É bem verdade que imaginar não é o mesmo que ir. Tal como ir não se dá bem com impossível. Mas é precisamente de viagens irrealizáveis, impossíveis, que trata este artigo. Lembramos a edição de maio de 2020 e um dos sítios que jamais poderá visitar, por muito que seja essa a sua determinação: já não existem. Pelo menos da forma como agora os recuperamos.
Sai uma sandes?
Comecemos, então, por Sandwich. Abalar para as Sandwich será, por certo, a viagem mais concorrida nestes tempos de confinamento generalizado. Uma rigorosa medição perímetro abdominal, quando tudo isto acabar, poderá ser útil para confirmar tamanha evidência. Enquanto não, é bom que se recorde que o capitão James Cook, para além de pirata encartado, era também um jogador compulsivo. Era viciado em whist que, mal comparado, é uma espécie de sueca à inglesa. Adictos à jogatana, como Cook o era, havia muitos, mas nenhum tão agarrado como um tal John Montagu, que nem para comer abandonava a mesa de jogo: pedia ao garçon dois pedaços de pão entremeados com rodelas de linguiça ou, em último recurso, quaisquer outras carnes sobrantes do cozido do almoço. Uma ideia genial. Tão genial que quando Cook avistou em 1778 um arquipélago perdido no meio do Pacífico não teve dúvidas, deu-lhe o nome do seu camarada de batota. Montagu? Não, Sandwich. Que era o título nobiliárquico do duque que popularizou a nível planetário a sandes. É provável que nenhum linguista se tenha dedicado com atenção ao tema da sandes, mas o engenho da língua portuguesa produziu, e isso é irrefutável, a mais completa e complexa das designações. Um substantivo plural que nomeia uma entidade singular. Dois nacos de pão recheados com o que mais houver à mão, transformam-se numa coisa una e apenas divisível à dentada: a sandes.
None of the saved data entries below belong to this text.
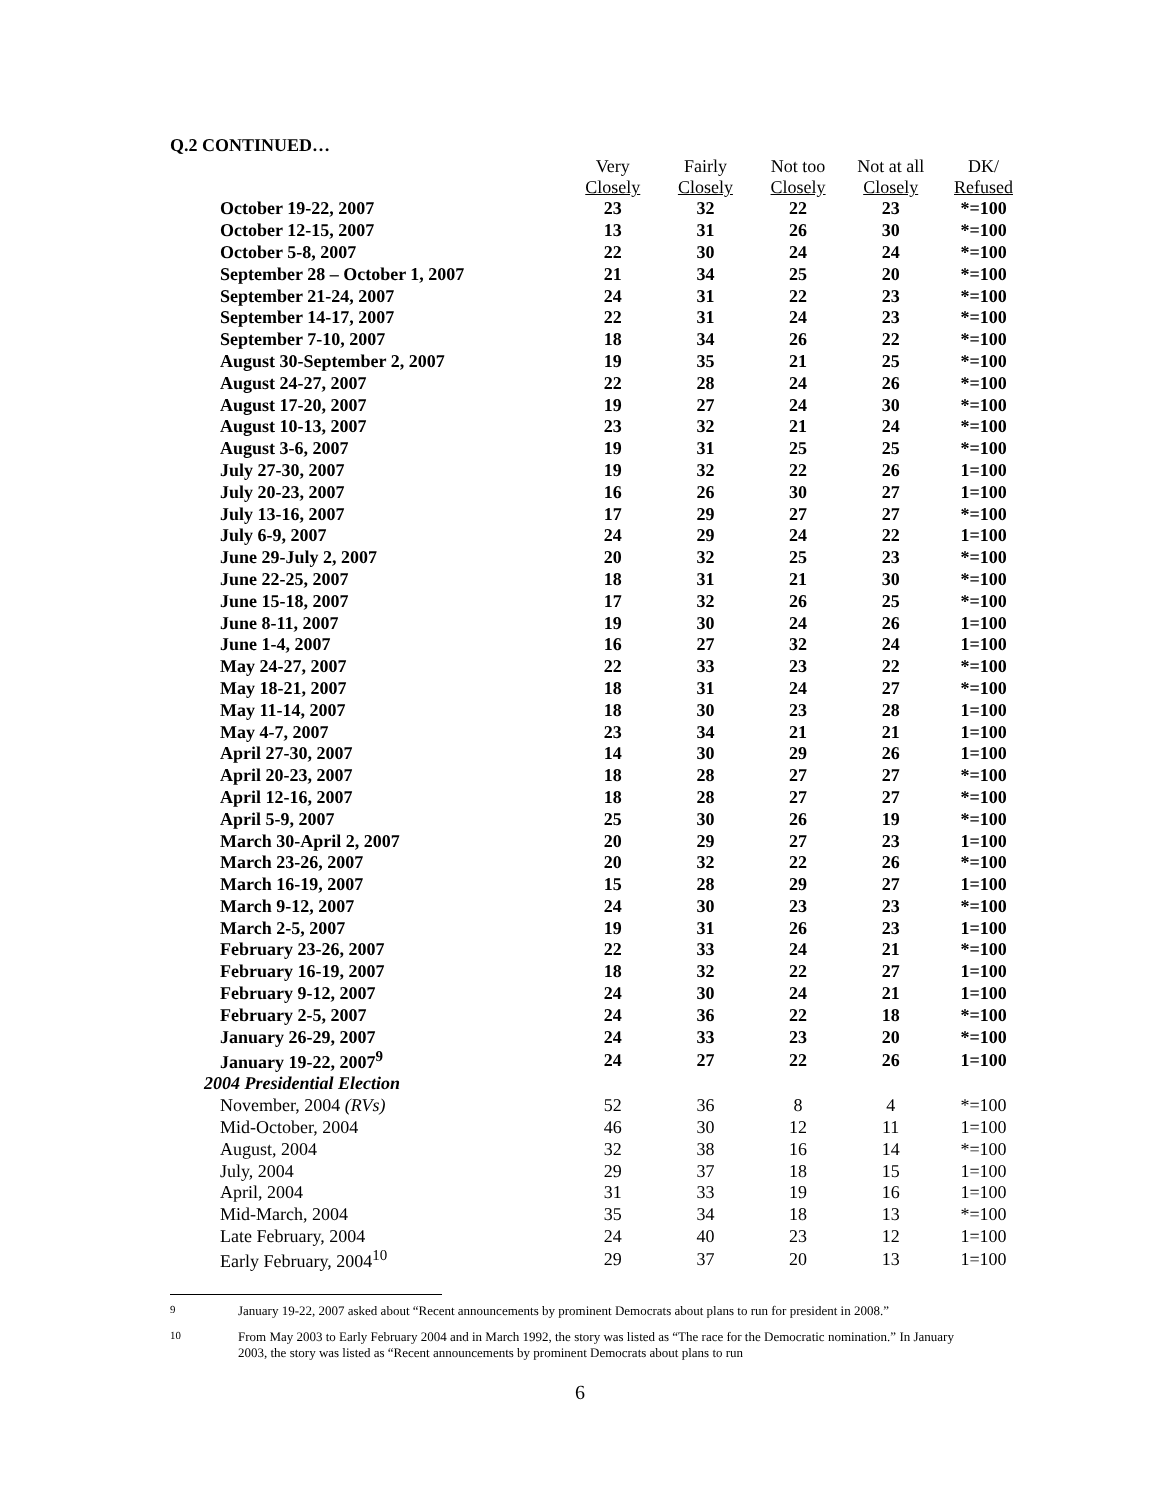Q.2 CONTINUED…
| | Very Closely | Fairly Closely | Not too Closely | Not at all Closely | DK/ Refused |
| October 19-22, 2007 | 23 | 32 | 22 | 23 | *=100 |
| October 12-15, 2007 | 13 | 31 | 26 | 30 | *=100 |
| October 5-8, 2007 | 22 | 30 | 24 | 24 | *=100 |
| September 28 – October 1, 2007 | 21 | 34 | 25 | 20 | *=100 |
| September 21-24, 2007 | 24 | 31 | 22 | 23 | *=100 |
| September 14-17, 2007 | 22 | 31 | 24 | 23 | *=100 |
| September 7-10, 2007 | 18 | 34 | 26 | 22 | *=100 |
| August 30-September 2, 2007 | 19 | 35 | 21 | 25 | *=100 |
| August 24-27, 2007 | 22 | 28 | 24 | 26 | *=100 |
| August 17-20, 2007 | 19 | 27 | 24 | 30 | *=100 |
| August 10-13, 2007 | 23 | 32 | 21 | 24 | *=100 |
| August 3-6, 2007 | 19 | 31 | 25 | 25 | *=100 |
| July 27-30, 2007 | 19 | 32 | 22 | 26 | 1=100 |
| July 20-23, 2007 | 16 | 26 | 30 | 27 | 1=100 |
| July 13-16, 2007 | 17 | 29 | 27 | 27 | *=100 |
| July 6-9, 2007 | 24 | 29 | 24 | 22 | 1=100 |
| June 29-July 2, 2007 | 20 | 32 | 25 | 23 | *=100 |
| June 22-25, 2007 | 18 | 31 | 21 | 30 | *=100 |
| June 15-18, 2007 | 17 | 32 | 26 | 25 | *=100 |
| June 8-11, 2007 | 19 | 30 | 24 | 26 | 1=100 |
| June 1-4, 2007 | 16 | 27 | 32 | 24 | 1=100 |
| May 24-27, 2007 | 22 | 33 | 23 | 22 | *=100 |
| May 18-21, 2007 | 18 | 31 | 24 | 27 | *=100 |
| May 11-14, 2007 | 18 | 30 | 23 | 28 | 1=100 |
| May 4-7, 2007 | 23 | 34 | 21 | 21 | 1=100 |
| April 27-30, 2007 | 14 | 30 | 29 | 26 | 1=100 |
| April 20-23, 2007 | 18 | 28 | 27 | 27 | *=100 |
| April 12-16, 2007 | 18 | 28 | 27 | 27 | *=100 |
| April 5-9, 2007 | 25 | 30 | 26 | 19 | *=100 |
| March 30-April 2, 2007 | 20 | 29 | 27 | 23 | 1=100 |
| March 23-26, 2007 | 20 | 32 | 22 | 26 | *=100 |
| March 16-19, 2007 | 15 | 28 | 29 | 27 | 1=100 |
| March 9-12, 2007 | 24 | 30 | 23 | 23 | *=100 |
| March 2-5, 2007 | 19 | 31 | 26 | 23 | 1=100 |
| February 23-26, 2007 | 22 | 33 | 24 | 21 | *=100 |
| February 16-19, 2007 | 18 | 32 | 22 | 27 | 1=100 |
| February 9-12, 2007 | 24 | 30 | 24 | 21 | 1=100 |
| February 2-5, 2007 | 24 | 36 | 22 | 18 | *=100 |
| January 26-29, 2007 | 24 | 33 | 23 | 20 | *=100 |
| January 19-22, 2007<sup>9</sup> | 24 | 27 | 22 | 26 | 1=100 |
| 2004 Presidential Election | | | | | |
| November, 2004 (RVs) | 52 | 36 | 8 | 4 | *=100 |
| Mid-October, 2004 | 46 | 30 | 12 | 11 | 1=100 |
| August, 2004 | 32 | 38 | 16 | 14 | *=100 |
| July, 2004 | 29 | 37 | 18 | 15 | 1=100 |
| April, 2004 | 31 | 33 | 19 | 16 | 1=100 |
| Mid-March, 2004 | 35 | 34 | 18 | 13 | *=100 |
| Late February, 2004 | 24 | 40 | 23 | 12 | 1=100 |
| Early February, 2004<sup>10</sup> | 29 | 37 | 20 | 13 | 1=100 |
<sup>9</sup> January 19-22, 2007 asked about “Recent announcements by prominent Democrats about plans to run for president in 2008.”
<sup>10</sup> From May 2003 to Early February 2004 and in March 1992, the story was listed as “The race for the Democratic nomination.” In January 2003, the story was listed as “Recent announcements by prominent Democrats about plans to run
6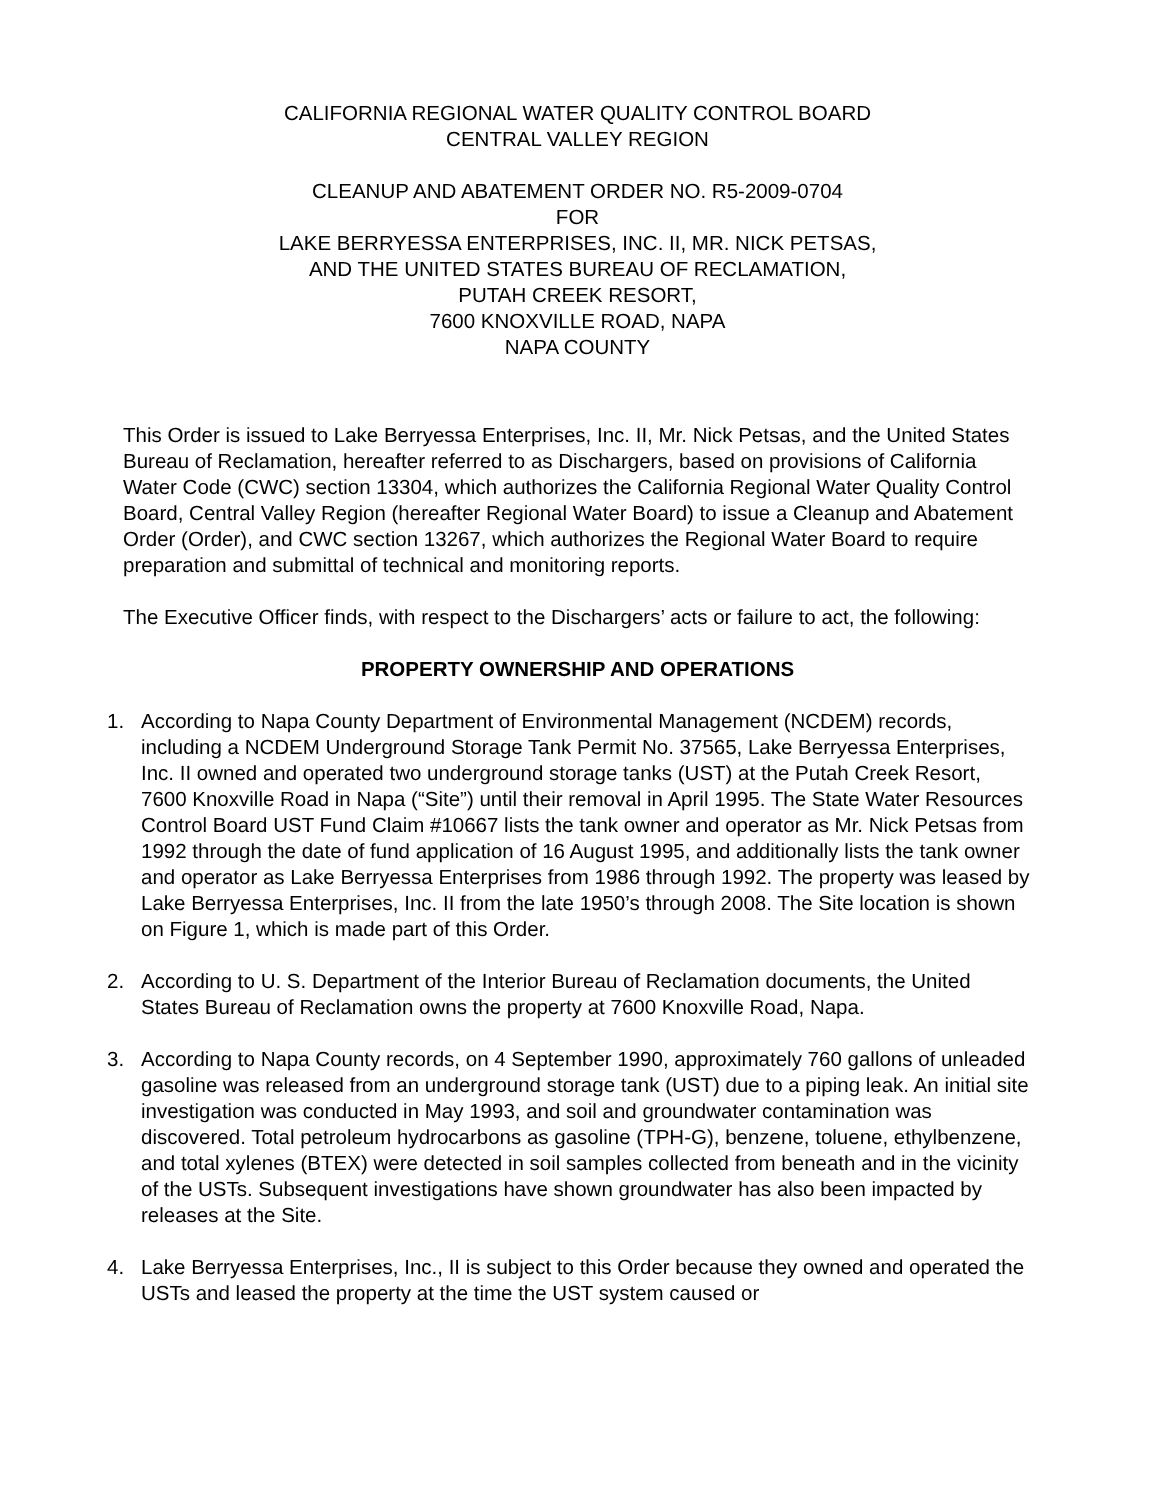CALIFORNIA REGIONAL WATER QUALITY CONTROL BOARD
CENTRAL VALLEY REGION
CLEANUP AND ABATEMENT ORDER NO. R5-2009-0704
FOR
LAKE BERRYESSA ENTERPRISES, INC. II, MR. NICK PETSAS,
AND THE UNITED STATES BUREAU OF RECLAMATION,
PUTAH CREEK RESORT,
7600 KNOXVILLE ROAD, NAPA
NAPA COUNTY
This Order is issued to Lake Berryessa Enterprises, Inc. II, Mr. Nick Petsas, and the United States Bureau of Reclamation, hereafter referred to as Dischargers, based on provisions of California Water Code (CWC) section 13304, which authorizes the California Regional Water Quality Control Board, Central Valley Region (hereafter Regional Water Board) to issue a Cleanup and Abatement Order (Order), and CWC section 13267, which authorizes the Regional Water Board to require preparation and submittal of technical and monitoring reports.
The Executive Officer finds, with respect to the Dischargers’ acts or failure to act, the following:
PROPERTY OWNERSHIP AND OPERATIONS
1. According to Napa County Department of Environmental Management (NCDEM) records, including a NCDEM Underground Storage Tank Permit No. 37565, Lake Berryessa Enterprises, Inc. II owned and operated two underground storage tanks (UST) at the Putah Creek Resort, 7600 Knoxville Road in Napa (“Site”) until their removal in April 1995. The State Water Resources Control Board UST Fund Claim #10667 lists the tank owner and operator as Mr. Nick Petsas from 1992 through the date of fund application of 16 August 1995, and additionally lists the tank owner and operator as Lake Berryessa Enterprises from 1986 through 1992. The property was leased by Lake Berryessa Enterprises, Inc. II from the late 1950’s through 2008. The Site location is shown on Figure 1, which is made part of this Order.
2. According to U. S. Department of the Interior Bureau of Reclamation documents, the United States Bureau of Reclamation owns the property at 7600 Knoxville Road, Napa.
3. According to Napa County records, on 4 September 1990, approximately 760 gallons of unleaded gasoline was released from an underground storage tank (UST) due to a piping leak. An initial site investigation was conducted in May 1993, and soil and groundwater contamination was discovered. Total petroleum hydrocarbons as gasoline (TPH-G), benzene, toluene, ethylbenzene, and total xylenes (BTEX) were detected in soil samples collected from beneath and in the vicinity of the USTs. Subsequent investigations have shown groundwater has also been impacted by releases at the Site.
4. Lake Berryessa Enterprises, Inc., II is subject to this Order because they owned and operated the USTs and leased the property at the time the UST system caused or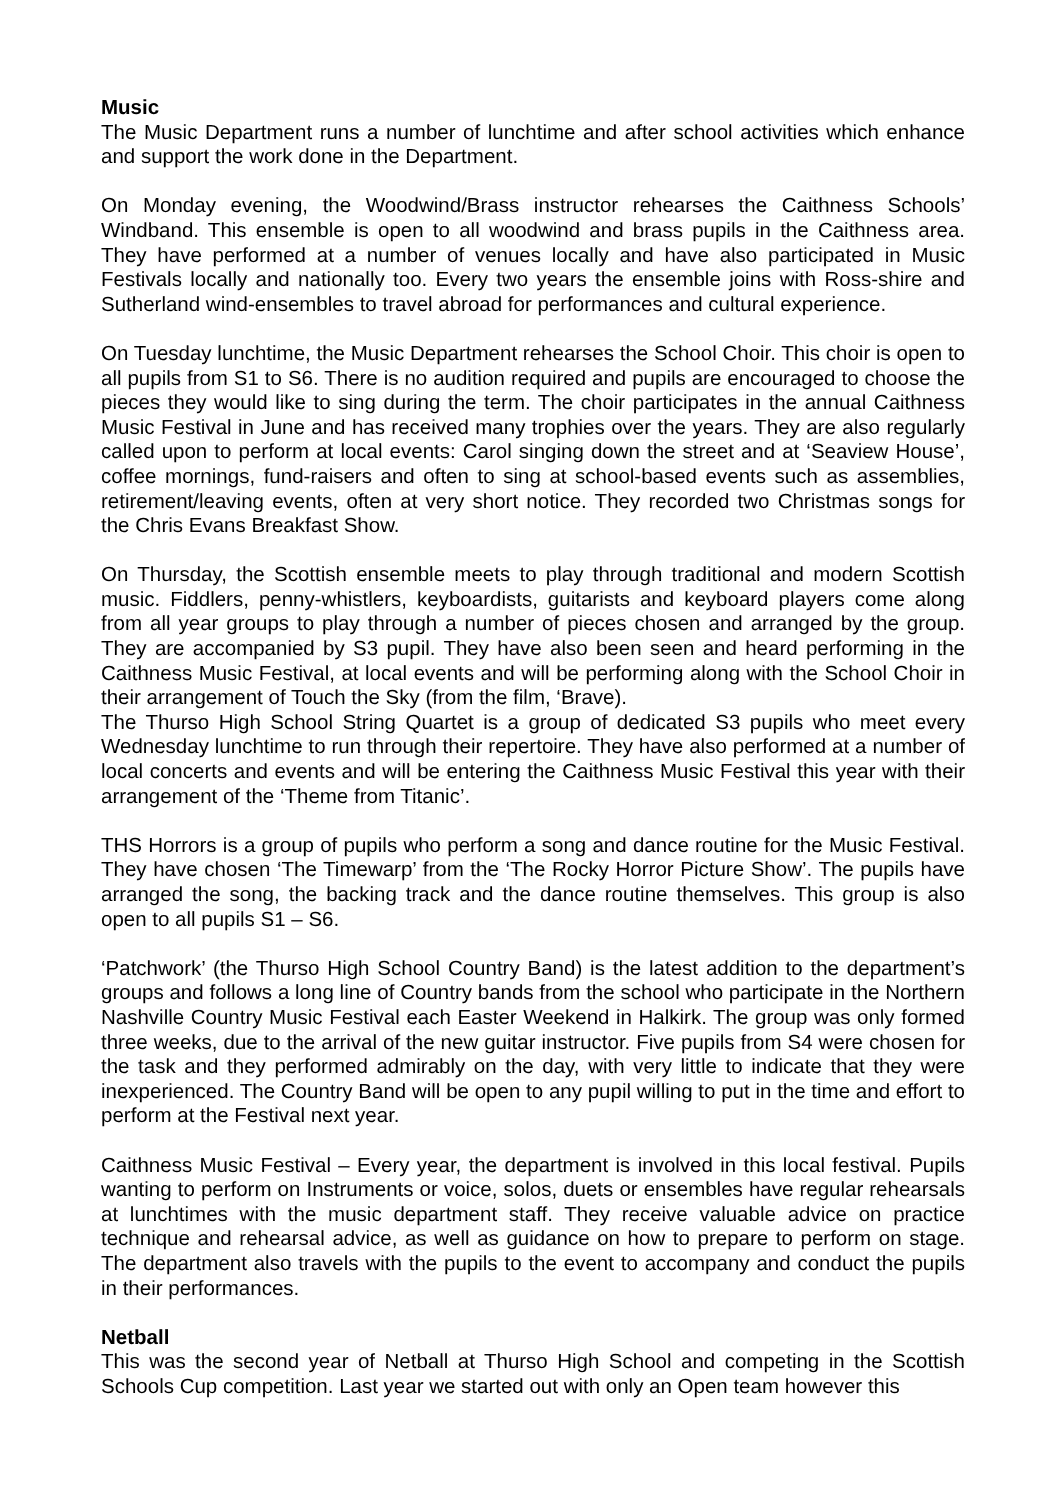Music
The Music Department runs a number of lunchtime and after school activities which enhance and support the work done in the Department.
On Monday evening, the Woodwind/Brass instructor rehearses the Caithness Schools’ Windband. This ensemble is open to all woodwind and brass pupils in the Caithness area. They have performed at a number of venues locally and have also participated in Music Festivals locally and nationally too. Every two years the ensemble joins with Ross-shire and Sutherland wind-ensembles to travel abroad for performances and cultural experience.
On Tuesday lunchtime, the Music Department rehearses the School Choir. This choir is open to all pupils from S1 to S6. There is no audition required and pupils are encouraged to choose the pieces they would like to sing during the term. The choir participates in the annual Caithness Music Festival in June and has received many trophies over the years. They are also regularly called upon to perform at local events: Carol singing down the street and at ‘Seaview House’, coffee mornings, fund-raisers and often to sing at school-based events such as assemblies, retirement/leaving events, often at very short notice. They recorded two Christmas songs for the Chris Evans Breakfast Show.
On Thursday, the Scottish ensemble meets to play through traditional and modern Scottish music. Fiddlers, penny-whistlers, keyboardists, guitarists and keyboard players come along from all year groups to play through a number of pieces chosen and arranged by the group. They are accompanied by S3 pupil. They have also been seen and heard performing in the Caithness Music Festival, at local events and will be performing along with the School Choir in their arrangement of Touch the Sky (from the film, ‘Brave).
The Thurso High School String Quartet is a group of dedicated S3 pupils who meet every Wednesday lunchtime to run through their repertoire. They have also performed at a number of local concerts and events and will be entering the Caithness Music Festival this year with their arrangement of the ‘Theme from Titanic’.
THS Horrors is a group of pupils who perform a song and dance routine for the Music Festival. They have chosen ‘The Timewarp’ from the ‘The Rocky Horror Picture Show’. The pupils have arranged the song, the backing track and the dance routine themselves. This group is also open to all pupils S1 – S6.
‘Patchwork’ (the Thurso High School Country Band) is the latest addition to the department’s groups and follows a long line of Country bands from the school who participate in the Northern Nashville Country Music Festival each Easter Weekend in Halkirk. The group was only formed three weeks, due to the arrival of the new guitar instructor. Five pupils from S4 were chosen for the task and they performed admirably on the day, with very little to indicate that they were inexperienced. The Country Band will be open to any pupil willing to put in the time and effort to perform at the Festival next year.
Caithness Music Festival – Every year, the department is involved in this local festival. Pupils wanting to perform on Instruments or voice, solos, duets or ensembles have regular rehearsals at lunchtimes with the music department staff. They receive valuable advice on practice technique and rehearsal advice, as well as guidance on how to prepare to perform on stage. The department also travels with the pupils to the event to accompany and conduct the pupils in their performances.
Netball
This was the second year of Netball at Thurso High School and competing in the Scottish Schools Cup competition. Last year we started out with only an Open team however this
Viajar tem destas coisas. E, como dizem alguns poetas, não há viajante como o idioma português. Que terá aportado às Sandwich precisamente um século após James Cook as ter batizado. É, por certo, impróprio chamar “viajantes” aos primeiros lusíadas, na maioria ilhéus, que se “instalaram” no Reino de Sandwich no último quartel do século XIX. Sim, provavelmente Sandwich terá sido a única monarquia ao jeito europeu em toda a história da chamada área de influência do subcontinente norte-americano. Mas assim o entendeu e melhor o fez o grande monarca fundador Kamehameha I. É complicada, a onomástica sandwichenha. Começando em Barack Obama. E acabando em Lilioukalani.
Que foi a última rainha de Sandwich, antes de o governo federal americano ter percebido que as ilhas eram… rentáveis. Principalmente à força de trabalho escravo nas roças de cana- de-açúcar e de ananases, onde o tal “viajante” português era então rei e senhor sob a esclarecedora distinção de “preto”. Não deixa de ser irónica, a História.
Mas também não se pense que tudo aquilo era triste, nem que tudo aquilo era fado para os nossos patrícios. Basta fechar os olhos e imaginar os cavaquinhos a desafiar as ondas na cintura das dançarinas indígenas. Numa bela praia paradisíaca. Numa bela noite de luar. Tudo isto existe…
Reino de Sandwich
1810-1894
Capital: Honolulu
Línguas oficiais: inglês e havaiano
Atual estado norte-americano do Havai.
Embora existam registos mais antigos deste arquipélago vulcânico do Pacífico, nomeadamente portugueses, a história oficial atribui a descoberta das ilhas Sandwich a James Cook, em 1778. Originalmente povoadas por diferentes povos da polinésia, em especial do Taiti, o território passou a integrar os EUA em agosto de 1959, como estado autónomo.